Mary Seacole: The Real Angel of the Crimea
Writer: Andrea Stuart
Intro | Who was Mary Seacole? | Mary Seacole's impact | Black British Contribution | Forgotten People of Colour
Mary Seacole's impact
Mary Seacole's contribution to British history is significant. Without her interventions, hundreds of men survived who would otherwise have died. She was inevitably compared to that other heroine of the Crimea, 'The Lady of the Lamp', Florence Nightingale. Some even dubbed Seacole 'the Black Nightingale', (though the soldiers in her care preferred the more familiar 'Mother' or 'Aunty'). But the two women couldn't have been less similar. Mary was a large, outgoing woman with a flamboyant dress sense. Nightingale was a pale, undemonstrative, austere woman, who preferred to dress in black. Their nursing styles were also very different: Nightingale, with her concern for propriety and hygiene, promoted a professional demeanour of gentle but cool and slightly distant concern. Seacole, always larger than life, opted for a warm, feisty hands-on approach: she preferred an earthier, more tactile style of care.
The two women met only once, when Seacole first arrived in the Crimea. The encounter took place at the hospital in Scutari where Nightingale and her team were trying to cope with the hundreds of wounded and dying. It was brief and strained.
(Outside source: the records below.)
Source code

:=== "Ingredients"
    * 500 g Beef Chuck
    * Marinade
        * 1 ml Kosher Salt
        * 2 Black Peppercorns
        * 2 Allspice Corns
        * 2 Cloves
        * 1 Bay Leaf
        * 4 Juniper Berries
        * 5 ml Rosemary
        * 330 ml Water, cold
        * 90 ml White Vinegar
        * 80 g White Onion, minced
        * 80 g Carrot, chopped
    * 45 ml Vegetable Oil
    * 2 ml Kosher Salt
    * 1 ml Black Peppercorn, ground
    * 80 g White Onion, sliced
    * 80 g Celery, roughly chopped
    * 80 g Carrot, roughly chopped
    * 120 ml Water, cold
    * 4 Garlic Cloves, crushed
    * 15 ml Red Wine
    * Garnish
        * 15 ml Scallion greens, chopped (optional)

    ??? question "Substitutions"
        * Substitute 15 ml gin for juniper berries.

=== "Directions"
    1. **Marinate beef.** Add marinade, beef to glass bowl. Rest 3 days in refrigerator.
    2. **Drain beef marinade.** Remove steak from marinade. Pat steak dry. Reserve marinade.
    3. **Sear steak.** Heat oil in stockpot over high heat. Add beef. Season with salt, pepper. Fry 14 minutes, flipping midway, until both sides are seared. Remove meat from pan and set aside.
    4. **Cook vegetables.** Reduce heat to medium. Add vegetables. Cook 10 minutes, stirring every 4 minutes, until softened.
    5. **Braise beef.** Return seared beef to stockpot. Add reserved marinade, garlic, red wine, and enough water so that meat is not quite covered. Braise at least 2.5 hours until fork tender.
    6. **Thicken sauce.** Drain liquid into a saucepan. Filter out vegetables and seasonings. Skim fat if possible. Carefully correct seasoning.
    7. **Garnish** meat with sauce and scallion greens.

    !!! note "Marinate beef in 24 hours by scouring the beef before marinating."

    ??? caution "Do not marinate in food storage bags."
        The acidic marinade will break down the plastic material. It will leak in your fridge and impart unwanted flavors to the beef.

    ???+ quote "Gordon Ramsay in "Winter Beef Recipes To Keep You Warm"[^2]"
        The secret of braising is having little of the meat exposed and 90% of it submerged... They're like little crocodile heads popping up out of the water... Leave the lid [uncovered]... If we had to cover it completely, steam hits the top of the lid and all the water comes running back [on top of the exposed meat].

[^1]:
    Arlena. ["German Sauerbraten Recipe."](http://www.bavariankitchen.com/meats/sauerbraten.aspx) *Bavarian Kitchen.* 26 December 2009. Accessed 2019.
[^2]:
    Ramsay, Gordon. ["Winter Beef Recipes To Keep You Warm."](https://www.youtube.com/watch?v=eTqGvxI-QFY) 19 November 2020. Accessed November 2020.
Mary had already been rejected by Nightingale's organization and now her offer of help was rejected again. Nightingale had a prejudice against large women like Mary and also disliked women who were too 'dark'; her organization once rejected another nursing applicant for being 'almost black'. Certainly Nightingale was very unkind about Seacole on a number of occasions, implying in one report that she was sexually immoral and kept 'a bad house' while in the Crimea. Seacole dismissed this slander as jealousy but wisely refrained from criticizing such a revered figure as Nightingale in public. In truth, the two women were never destined to get along; their backgrounds, personalities and purposes were too different.
Their lack of collaboration is a shame, since both women made a crucial contribution to their chosen profession. When Nightingale emerged, nursing was not considered a respected profession. With the exception of nuns, the women who worked as nurses were often ill-trained and poorly disciplined. Many of the books and cartoons of the time depicted nurses as drunken slatterns who were just as likely to rob or kill their patients as help them. Nightingale was determined to encourage educated, 'respectable' women into nursing. In order to do so, she had to transform its public image. She also recognized, long before it became 'common sense', the vital importance of hygiene in medical care. Hence her emphasis on discipline and sobriety. It is really due to her efforts that nursing became the highly trained, organized and respected profession that we know today.
Mary Seacole's approach, though very different, was also highly valuable. Her practice was inherited through the oral tradition from her African ancestors. It emphasized the use of herbs, poultices and therapeutic rubs. The Crimean soldiers believed in her cures - they besieged her for her famous herbal remedies - but doctors of the time tended to dismiss her. Today, the medical establishment agrees that Seacole's remedies were often more effective than the western alternatives of the time, especially in the treatment of diseases like cholera and typhus. The herbs she used are today being used for contemporary medications, and her insistence on a warm bedside manner, and the power of appropriate touch, are now recognized as essential components of 'patient-centred care'.
Of the two women, Nightingale undoubtedly had the greater impact on modern nursing. And yet it can be argued that, had Seacole been white and well-connected, she would now be remembered as the mother of modern nursing. After years of neglect, she has been rehabilitated and is now increasingly well known - not just as an important role model for black people, but for all those in the nursing profession.